Once the loop is complete, the sum is printed. If values
in the for
loop
is changed to &values
instead, like this:
for value in &values {
// ...
}
then the output of the program will change radically:
value = Int(1)
value = Int(2)
value = Int(3)
value = Int(4)
value = Int(5)
sum = 15
Int(1) dropped
Int(2) dropped
Int(3) dropped
Int(4) dropped
Int(5) dropped
This time, values are acquired but not dropped while looping because each item
doesn't get owned by the interation loop's variable. The sum is printed ocne
the loop is done. Finally, when the values
array that still owns all the the
Int
instances goes out of scope at the end of main
, its dropping in turn
drops all the Int
instances.
These examples demonstrate that while iterating collection types may seem to have a lot of parallels between Rust and Java, from the looping constructs to the iteration abstractions, there are still subtle differences with respect to ownership that can lead to the compiler rejecting the code in some instances.
See also:
Stream Operations
Java's Stream API offers a set of operations (methods) that can be chained together to form stream pipelines. In Rust, such methods are called adapters.
However, while rewriting an imperative loop as a stream in Java is often beneficial in expressivity, robustness and composability, there is a trade-off with performance. Compute-bound imperative loops usually run faster because they can be optimised by the JIT compiler and there are fewer virtual dispatches or indirect function invocations incurred. The surprising part in Rust is that there is no performance trade-off between choosing to use method chains on an abstraction like an iterator over writing an imperative loop by hand. It's therefore far more common to see the former in code.
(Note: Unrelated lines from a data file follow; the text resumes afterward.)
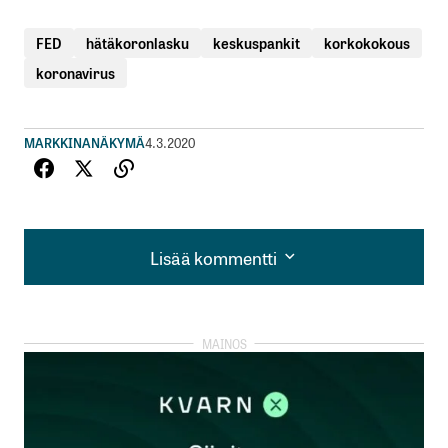
FED
hätäkoronlasku
keskuspankit
korkokokous
koronavirus
MARKKINANÄKYMÄ
4.3.2020
Lisää kommentti
Lisää kommentti
kirjautua
sisään
rekisteröityä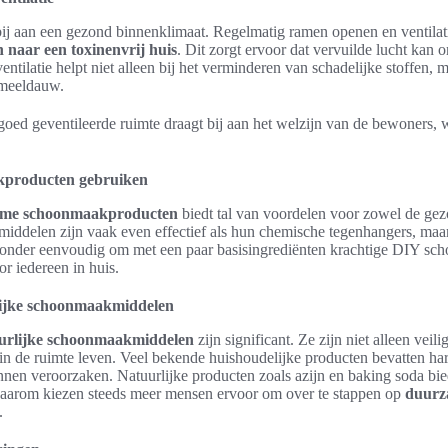
 bij aan een gezond binnenklimaat. Regelmatig ramen openen en ventila
 naar een toxinenvrij huis
. Dit zorgt ervoor dat vervuilde lucht kan o
entilatie helpt niet alleen bij het verminderen van schadelijke stoffen,
 meeldauw.
ed geventileerde ruimte draagt bij aan het welzijn van de bewoners, wa
producten gebruiken
me schoonmaakproducten
biedt tal van voordelen voor zowel de gezo
iddelen zijn vaak even effectief als hun chemische tegenhangers, maar
jzonder eenvoudig om met een paar basisingrediënten krachtige DIY sc
or iedereen in huis.
lijke schoonmaakmiddelen
uurlijke schoonmaakmiddelen
zijn significant. Ze zijn niet alleen veil
in de ruimte leven. Veel bekende huishoudelijke producten bevatten ha
kunnen veroorzaken. Natuurlijke producten zoals azijn en baking soda bi
 Daarom kiezen steeds meer mensen ervoor om over te stappen op
duur
.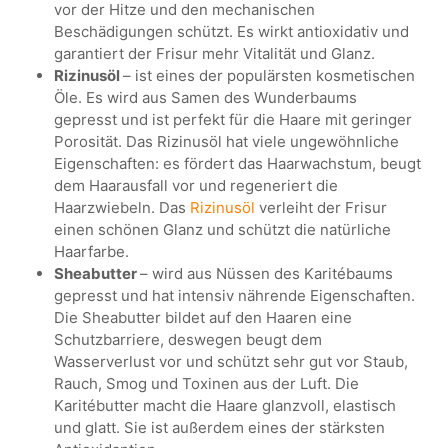
vor der Hitze und den mechanischen
Beschädigungen schützt. Es wirkt antioxidativ und
garantiert der Frisur mehr Vitalität und Glanz.
Rizinusöl
– ist eines der populärsten kosmetischen
Öle. Es wird aus Samen des Wunderbaums
gepresst und ist perfekt für die Haare mit geringer
Porosität. Das Rizinusöl hat viele ungewöhnliche
Eigenschaften: es fördert das Haarwachstum, beugt
dem Haarausfall vor und regeneriert die
Haarzwiebeln. Das
Rizinusöl
verleiht der Frisur
einen schönen Glanz und schützt die natürliche
Haarfarbe.
Sheabutter
– wird aus Nüssen des Karitébaums
gepresst und hat intensiv nährende Eigenschaften.
Die Sheabutter bildet auf den Haaren eine
Schutzbarriere, deswegen beugt dem
Wasserverlust vor und schützt sehr gut vor Staub,
Rauch, Smog und Toxinen aus der Luft. Die
Karitébutter macht die Haare glanzvoll, elastisch
und glatt. Sie ist außerdem eines der stärksten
The following table lists the most common Stream API methods and their approximate counterparts in Rust.
Java | Rust | Note |
---|---|---|
reduce | reduce | See note 1. |
reduce | fold | See note 1. |
allMatch | all | |
anyMatch | any | |
concat | chain | |
count | count | |
max | max | |
min | min | |
map | map | |
flatMap | flat_map | |
skip | skip | |
limit | take | |
takeWhile | take_while | |
collect | collect | See note 2. |
filter | filter |
-
Java's
reduce
method is overloaded. The one not accepting an identity value is equivalent to Rust'sreduce
, while the one accepting an identity value corresponds to Rust'sfold
. -
collect
in Rust generally works for any collectible type, which is defined as a type that can initialize itself from an iterator (seeFromIterator
).collect
needs a target type, which the compiler sometimes has trouble inferring so the turbofish (::<>
) is often used in conjunction with it, as incollect::<Vec<_>>()
.
The following example shows how similar transforming sequences in Java is to doing the same in Rust. First in Java:
int result = IntStream.range(0, 10)
.filter(x -> x % 2 == 0)
.flatMap(x -> IntStream.range(0, x))
.reduce(0, Integer::sum);
System.out.println(result); // prints: 50
And in Rust:
let result = (0..10)
.filter(|x| x % 2 == 0)
.flat_map(|x| (0..x))
.fold(0, |acc, x| acc + x);
println!("{result}"); // prints: 50
Deferred execution (laziness)
Java streams are lazy: computation on the source data is only performed when a
terminal operation is initiated, and source elements are consumed only as needed. This enables composition or chaining of several (intermediate) operations/methods without causing any side-effects. For example, a stream operation can return an Iterable<T>
that is initialized, but does not produce, compute or materialize any items of T
until iterated. The operation is said to have deferred execution semantics (or lazy evaluation). If each T
is computed as iteration reaches it (as opposed to when iteration begins) then the operation is said to stream the results.
Rust iterators have the same concept of laziness and streaming.